Amnesty International in a statement on Wednesday called on the Afghan authorities to investigate and bring to justice the perpetrators of a “brutal” series of attacks amounting to war crimes that have killed at least 24 civilians in little over a week.

Samira Hamidi, Amnesty International’s South Asia Campaigner stated: “The targeting of civilians with near-total impunity continues unabated. While peace talks falter and preparations for the full withdrawal of international forces gather pace, it’s Afghanistan’s civilians who are paying the brutal price of this conflict.”

The statement comes a day after five health workers were killed and four others injured after gunmen opened fire at various polio vaccination centers across the city of Jalalabad in Nangarhar province.

The incident comes shortly after two car bombs killed at least seven civilians and injured at least six others in a district of Western Kabul largely populated by members of the persecuted Hazara minority on 12 June, Amnesty International said.

“The Afghan authorities must end this cycle of impunity by launching independent and effective investigations into these and other attacks on civilians and bring those responsible to justice,” Hamidi noted.

“We urge all parties to the conflict to take all measures necessary to protect civilians and respect international humanitarian law.

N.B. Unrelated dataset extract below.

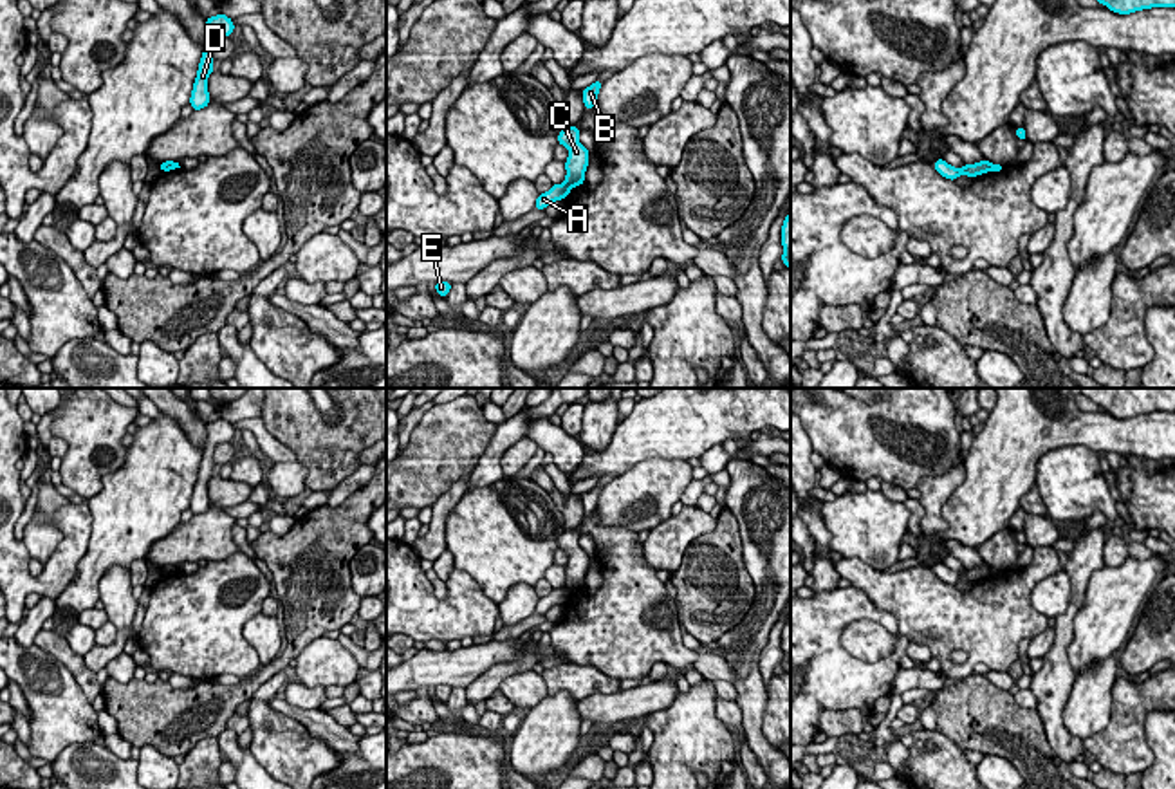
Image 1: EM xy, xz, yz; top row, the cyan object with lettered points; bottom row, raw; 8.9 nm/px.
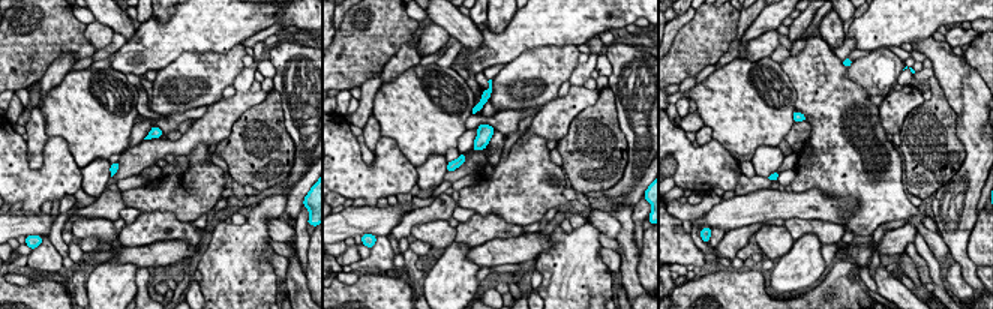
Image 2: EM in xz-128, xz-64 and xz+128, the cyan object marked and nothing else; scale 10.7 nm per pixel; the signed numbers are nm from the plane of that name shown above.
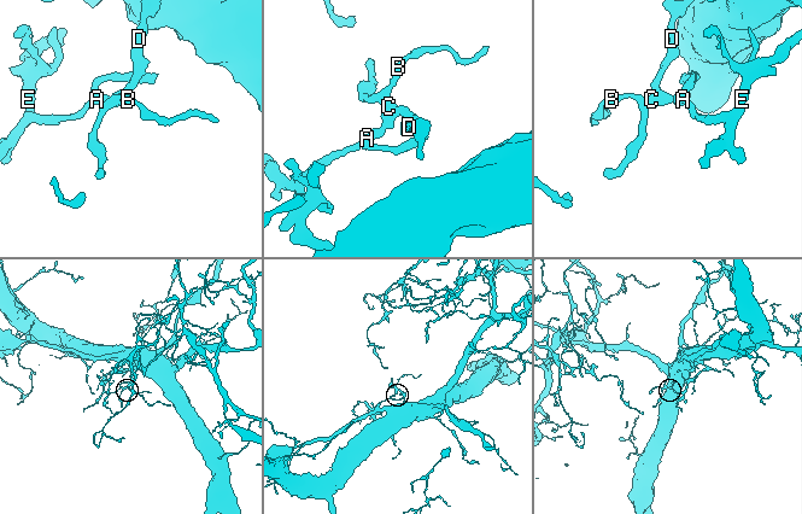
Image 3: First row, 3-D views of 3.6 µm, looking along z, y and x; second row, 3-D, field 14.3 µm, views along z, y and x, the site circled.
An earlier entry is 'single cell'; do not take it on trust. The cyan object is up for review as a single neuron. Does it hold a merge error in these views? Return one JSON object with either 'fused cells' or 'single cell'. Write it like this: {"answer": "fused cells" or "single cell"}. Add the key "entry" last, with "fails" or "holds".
{"answer": "fused cells", "entry": "fails"}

And we call on the international community to make the protection of civilians and of minorities a central component of their ongoing support of the peace process.,” she stated.

“The targeting of civilians with near-total impunity,” Hamidi emphasized.

The incidents this week follow the killing of 10 mine clearers, many of whom were Hazara, working for the international humanitarian organization the Halo Trust in Baghlan province on 8 June, in an attack that injured 16 others.

Health workers, humanitarians, human rights defenders, and journalists have been particularly targeted in a wave of assassinations since the start of peace talks in Doha last year, the statement said.

“In recent months we have seen appalling attacks on schoolchildren, health workers, humanitarians, and other civilians in busy streets and markets. Deliberately attacking medical personnel, humanitarian workers, and other civilians are war crimes,” said Samira Hamidi.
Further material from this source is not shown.